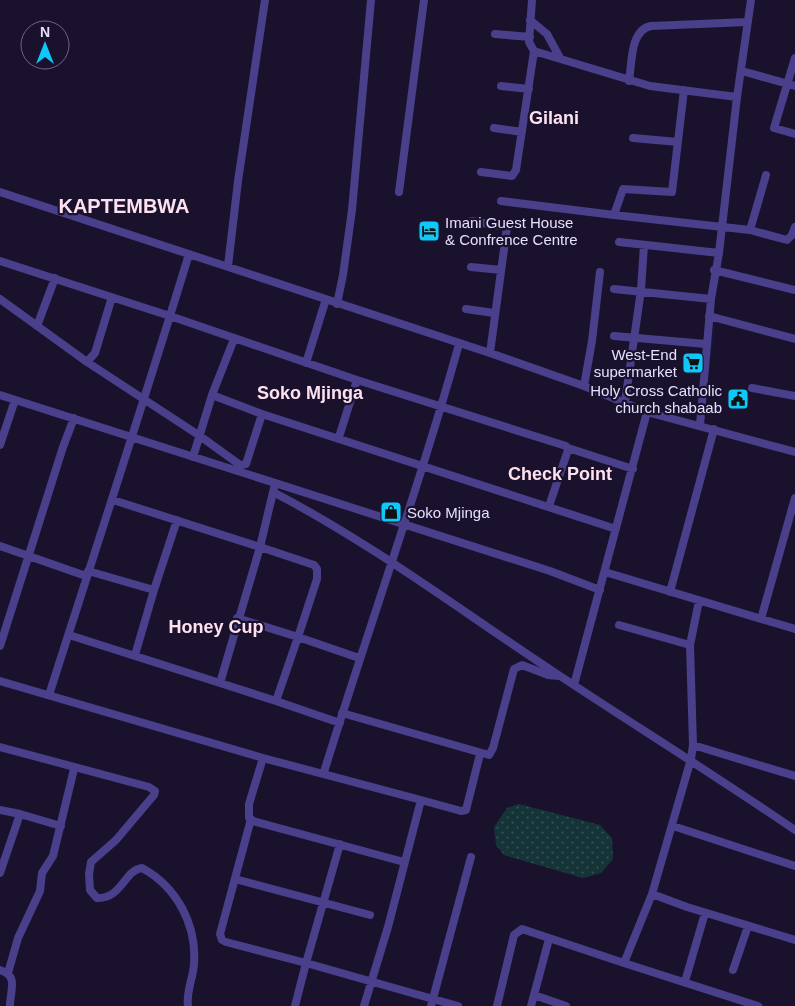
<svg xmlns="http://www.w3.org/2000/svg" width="795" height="1006" viewBox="0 0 795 1006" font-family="Helvetica,sans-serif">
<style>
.park{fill:url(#park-dots)}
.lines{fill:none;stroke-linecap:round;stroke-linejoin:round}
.stream{stroke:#0d1c4b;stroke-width:1}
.minor{stroke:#4a3f8a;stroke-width:8}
.labels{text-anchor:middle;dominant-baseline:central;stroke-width:4.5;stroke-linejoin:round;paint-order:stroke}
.poi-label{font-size:15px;fill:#e6dffe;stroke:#1a122d;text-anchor:start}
.quarter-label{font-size:18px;font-weight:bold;fill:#fee1f0;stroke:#1a122d}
.district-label{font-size:20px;font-weight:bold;fill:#fee1f0;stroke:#1a122d}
</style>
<defs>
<pattern id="park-dots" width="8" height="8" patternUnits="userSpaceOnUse" patternTransform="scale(1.25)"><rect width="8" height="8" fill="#153437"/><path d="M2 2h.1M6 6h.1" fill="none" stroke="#375155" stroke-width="1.8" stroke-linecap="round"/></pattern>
</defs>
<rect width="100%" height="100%" fill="#1a122d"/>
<!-- park -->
<path class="park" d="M519,804L600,825L612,838L613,859L601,873L583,878L504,855L496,845L494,827L507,808Z"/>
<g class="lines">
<!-- stream -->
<path class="stream" d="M726,269L731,270
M708,375L714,326
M760,1004L767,1006"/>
<!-- minor -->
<path class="minor" d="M530,20L547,34L560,58
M495,34L530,37
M534,51L650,86L737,97
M795,58L774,128L795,134
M742,71L795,86
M629,81C632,63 630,30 651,26L747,22
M501,86L529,89
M494,128L522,132
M633,138L678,142
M481,172L512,176L516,170L534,51L529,42L532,0
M0,192L490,353L584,386L647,412L795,452
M399,192L424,0
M501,201L614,215L623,189L672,192L684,90
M614,215L750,230L787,240L792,235L795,227
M472,221L507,227L490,353
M750,230L766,175
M619,242L719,253
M0,261L170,316L357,380L566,446L568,450L549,506
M228,266L238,181L265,0
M471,267L501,270
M714,270L795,290
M614,289L711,299
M0,299L87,362L200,436L240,465L246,464L262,414
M337,304L343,275L352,210L371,0
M466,309L494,313
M709,316L795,339
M37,326L55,278
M614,336L706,344
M87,362L95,353L112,297
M306,363L326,299
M584,386L592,341L600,272
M752,388L795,396
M0,395L550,571L600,590
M212,395L262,414L616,529
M625,402L641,290L644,245
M700,425L711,299L719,253L737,97L751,0
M339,437L357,380
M0,445L15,400
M568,448L633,469
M193,457L212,395L234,339
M273,492C373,544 461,611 554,672C634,725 716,776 795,830
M0,546L86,576
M88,571L154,590L177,520
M605,572L795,629
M670,592L714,429
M237,618L298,637L317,579V569L314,565L260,547L274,488
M761,619L795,498
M619,625L690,645
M69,635L220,683L260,547L113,500
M0,646L63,447L74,418
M135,655L154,590
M0,681L263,758L421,800L388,927L364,1006
M220,683L276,701
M574,685L647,412
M49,695C96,548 144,402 189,254
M342,713L489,755L493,748L514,669L522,665L548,675L559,676
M340,723L276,701L298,637L359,658
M693,745L795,776
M0,747L149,787L155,791L154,795L116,840L91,862L89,874L90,890L97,898C122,899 124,870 142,868C177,887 197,925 194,964C193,979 186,991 188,1006
M263,758L249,804V818L253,821L404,862
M324,772C368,629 419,488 459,344
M421,800L461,811L466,810L480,754
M0,810L20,814L0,873
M20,814L61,826
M251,819L220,934L222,940L226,942L306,963L340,844
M673,826L795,866
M235,879L370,915
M652,894L687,907L795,940
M624,963L758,1006
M0,970C19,976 10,990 10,1006
M733,970L748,926
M8,973L18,938L40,891L42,873L53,856L74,769
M686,978L705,913
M534,995L566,1006
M295,1006L306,963L458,1006
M431,1006L471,857
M497,1006L514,935L522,929L624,963L652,894L691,759L693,745L690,645L699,601
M531,1006L549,939"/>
</g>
<!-- icons -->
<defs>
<g id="hotel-square" transform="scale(1.125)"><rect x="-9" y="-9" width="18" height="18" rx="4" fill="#0fc8fa" stroke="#1a122d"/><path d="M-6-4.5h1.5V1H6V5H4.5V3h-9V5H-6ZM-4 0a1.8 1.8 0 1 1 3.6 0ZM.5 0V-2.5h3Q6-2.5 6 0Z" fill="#111"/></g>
<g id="supermarket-square" transform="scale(1.125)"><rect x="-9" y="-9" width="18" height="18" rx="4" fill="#0fc8fa" stroke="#1a122d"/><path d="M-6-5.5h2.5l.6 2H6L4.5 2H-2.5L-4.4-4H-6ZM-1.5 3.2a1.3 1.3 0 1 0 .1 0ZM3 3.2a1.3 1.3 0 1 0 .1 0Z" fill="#111"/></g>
<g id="civic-square" transform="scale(1.125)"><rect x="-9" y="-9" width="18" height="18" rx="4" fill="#0fc8fa" stroke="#1a122d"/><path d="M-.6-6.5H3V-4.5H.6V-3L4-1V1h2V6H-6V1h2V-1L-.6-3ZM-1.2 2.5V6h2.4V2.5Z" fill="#111"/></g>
<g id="shop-square" transform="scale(1.125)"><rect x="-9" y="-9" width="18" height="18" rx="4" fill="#0fc8fa" stroke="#1a122d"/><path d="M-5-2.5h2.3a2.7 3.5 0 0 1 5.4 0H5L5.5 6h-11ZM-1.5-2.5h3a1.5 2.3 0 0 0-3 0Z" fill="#111"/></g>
</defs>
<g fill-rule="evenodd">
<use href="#hotel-square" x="429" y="231"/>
<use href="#supermarket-square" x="693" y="363"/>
<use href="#civic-square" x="738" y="399"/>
<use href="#shop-square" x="391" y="512"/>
</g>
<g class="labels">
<!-- poi labels -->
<g class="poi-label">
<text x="445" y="222">Imani Guest House<tspan x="445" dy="17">&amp; Confrence Centre</tspan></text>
<text x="677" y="354" text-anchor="end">West-End<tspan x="677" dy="17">supermarket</tspan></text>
<text x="722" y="390" text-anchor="end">Holy Cross Catholic<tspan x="722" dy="17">church shabaab</tspan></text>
<text x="407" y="512">Soko Mjinga</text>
</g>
<!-- quarter labels -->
<g class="quarter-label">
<text x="554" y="118">Gilani</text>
<text x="310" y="393">Soko Mjinga</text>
<text x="560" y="474">Check Point</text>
<text x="216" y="627">Honey Cup</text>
</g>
<!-- district labels -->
<g class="district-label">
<text x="124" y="206">KAPTEMBWA</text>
</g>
</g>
<!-- north arrow -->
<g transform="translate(45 45)"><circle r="24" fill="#1a122d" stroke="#6c6481"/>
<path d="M0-4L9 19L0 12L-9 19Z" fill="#0fc8fa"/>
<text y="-8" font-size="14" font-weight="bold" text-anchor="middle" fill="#e6dffe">N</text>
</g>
</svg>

--------------------

● WHAT THIS TASK INVOLVES
Could you repeat the data exactly, omitting its pictures?

● WRITTEN SOLUTION
<svg xmlns="http://www.w3.org/2000/svg" width="795" height="1006" viewBox="0 0 795 1006" font-family="Helvetica,sans-serif">
<style>
.park{fill:url(#park-dots)}
.lines{fill:none;stroke-linecap:round;stroke-linejoin:round}
.stream{stroke:#0d1c4b;stroke-width:1}
.minor{stroke:#4a3f8a;stroke-width:8}
.labels{text-anchor:middle;dominant-baseline:central;stroke-width:4.5;stroke-linejoin:round;paint-order:stroke}
.poi-label{font-size:15px;fill:#e6dffe;stroke:#1a122d;text-anchor:start}
.quarter-label{font-size:18px;font-weight:bold;fill:#fee1f0;stroke:#1a122d}
.district-label{font-size:20px;font-weight:bold;fill:#fee1f0;stroke:#1a122d}
</style>
<defs>
<pattern id="park-dots" width="8" height="8" patternUnits="userSpaceOnUse" patternTransform="scale(1.25)"><rect width="8" height="8" fill="#153437"/><path d="M2 2h.1M6 6h.1" fill="none" stroke="#375155" stroke-width="1.8" stroke-linecap="round"/></pattern>
</defs>
<rect width="100%" height="100%" fill="#1a122d"/>
<!-- park -->
<path class="park" d="M519,804L600,825L612,838L613,859L601,873L583,878L504,855L496,845L494,827L507,808Z"/>
<g class="lines">
<!-- stream -->
<path class="stream" d="M726,269L731,270
M708,375L714,326
M760,1004L767,1006"/>
<!-- minor -->
<path class="minor" d="M530,20L547,34L560,58
M495,34L530,37
M534,51L650,86L737,97
M795,58L774,128L795,134
M742,71L795,86
M629,81C632,63 630,30 651,26L747,22
M501,86L529,89
M494,128L522,132
M633,138L678,142
M481,172L512,176L516,170L534,51L529,42L532,0
M0,192L490,353L584,386L647,412L795,452
M399,192L424,0
M501,201L614,215L623,189L672,192L684,90
M614,215L750,230L787,240L792,235L795,227
M472,221L507,227L490,353
M750,230L766,175
M619,242L719,253
M0,261L170,316L357,380L566,446L568,450L549,506
M228,266L238,181L265,0
M471,267L501,270
M714,270L795,290
M614,289L711,299
M0,299L87,362L200,436L240,465L246,464L262,414
M337,304L343,275L352,210L371,0
M466,309L494,313
M709,316L795,339
M37,326L55,278
M614,336L706,344
M87,362L95,353L112,297
M306,363L326,299
M584,386L592,341L600,272
M752,388L795,396
M0,395L550,571L600,590
M212,395L262,414L616,529
M625,402L641,290L644,245
M700,425L711,299L719,253L737,97L751,0
M339,437L357,380
M0,445L15,400
M568,448L633,469
M193,457L212,395L234,339
M273,492C373,544 461,611 554,672C634,725 716,776 795,830
M0,546L86,576
M88,571L154,590L177,520
M605,572L795,629
M670,592L714,429
M237,618L298,637L317,579V569L314,565L260,547L274,488
M761,619L795,498
M619,625L690,645
M69,635L220,683L260,547L113,500
M0,646L63,447L74,418
M135,655L154,590
M0,681L263,758L421,800L388,927L364,1006
M220,683L276,701
M574,685L647,412
M49,695C96,548 144,402 189,254
M342,713L489,755L493,748L514,669L522,665L548,675L559,676
M340,723L276,701L298,637L359,658
M693,745L795,776
M0,747L149,787L155,791L154,795L116,840L91,862L89,874L90,890L97,898C122,899 124,870 142,868C177,887 197,925 194,964C193,979 186,991 188,1006
M263,758L249,804V818L253,821L404,862
M324,772C368,629 419,488 459,344
M421,800L461,811L466,810L480,754
M0,810L20,814L0,873
M20,814L61,826
M251,819L220,934L222,940L226,942L306,963L340,844
M673,826L795,866
M235,879L370,915
M652,894L687,907L795,940
M624,963L758,1006
M0,970C19,976 10,990 10,1006
M733,970L748,926
M8,973L18,938L40,891L42,873L53,856L74,769
M686,978L705,913
M534,995L566,1006
M295,1006L306,963L458,1006
M431,1006L471,857
M497,1006L514,935L522,929L624,963L652,894L691,759L693,745L690,645L699,601
M531,1006L549,939"/>
</g>
<!-- icons -->
<defs>
<g id="hotel-square" transform="scale(1.125)"><rect x="-9" y="-9" width="18" height="18" rx="4" fill="#0fc8fa" stroke="#1a122d"/><path d="M-6-4.5h1.5V1H6V5H4.5V3h-9V5H-6ZM-4 0a1.8 1.8 0 1 1 3.6 0ZM.5 0V-2.5h3Q6-2.5 6 0Z" fill="#111"/></g>
<g id="supermarket-square" transform="scale(1.125)"><rect x="-9" y="-9" width="18" height="18" rx="4" fill="#0fc8fa" stroke="#1a122d"/><path d="M-6-5.5h2.5l.6 2H6L4.5 2H-2.5L-4.4-4H-6ZM-1.5 3.2a1.3 1.3 0 1 0 .1 0ZM3 3.2a1.3 1.3 0 1 0 .1 0Z" fill="#111"/></g>
<g id="civic-square" transform="scale(1.125)"><rect x="-9" y="-9" width="18" height="18" rx="4" fill="#0fc8fa" stroke="#1a122d"/><path d="M-.6-6.5H3V-4.5H.6V-3L4-1V1h2V6H-6V1h2V-1L-.6-3ZM-1.2 2.5V6h2.4V2.5Z" fill="#111"/></g>
<g id="shop-square" transform="scale(1.125)"><rect x="-9" y="-9" width="18" height="18" rx="4" fill="#0fc8fa" stroke="#1a122d"/><path d="M-5-2.5h2.3a2.7 3.5 0 0 1 5.4 0H5L5.5 6h-11ZM-1.5-2.5h3a1.5 2.3 0 0 0-3 0Z" fill="#111"/></g>
</defs>
<g fill-rule="evenodd">
<use href="#hotel-square" x="429" y="231"/>
<use href="#supermarket-square" x="693" y="363"/>
<use href="#civic-square" x="738" y="399"/>
<use href="#shop-square" x="391" y="512"/>
</g>
<g class="labels">
<!-- poi labels -->
<g class="poi-label">
<text x="445" y="222">Imani Guest House<tspan x="445" dy="17">&amp; Confrence Centre</tspan></text>
<text x="677" y="354" text-anchor="end">West-End<tspan x="677" dy="17">supermarket</tspan></text>
<text x="722" y="390" text-anchor="end">Holy Cross Catholic<tspan x="722" dy="17">church shabaab</tspan></text>
<text x="407" y="512">Soko Mjinga</text>
</g>
<!-- quarter labels -->
<g class="quarter-label">
<text x="554" y="118">Gilani</text>
<text x="310" y="393">Soko Mjinga</text>
<text x="560" y="474">Check Point</text>
<text x="216" y="627">Honey Cup</text>
</g>
<!-- district labels -->
<g class="district-label">
<text x="124" y="206">KAPTEMBWA</text>
</g>
</g>
<!-- north arrow -->
<g transform="translate(45 45)"><circle r="24" fill="#1a122d" stroke="#6c6481"/>
<path d="M0-4L9 19L0 12L-9 19Z" fill="#0fc8fa"/>
<text y="-8" font-size="14" font-weight="bold" text-anchor="middle" fill="#e6dffe">N</text>
</g>
</svg>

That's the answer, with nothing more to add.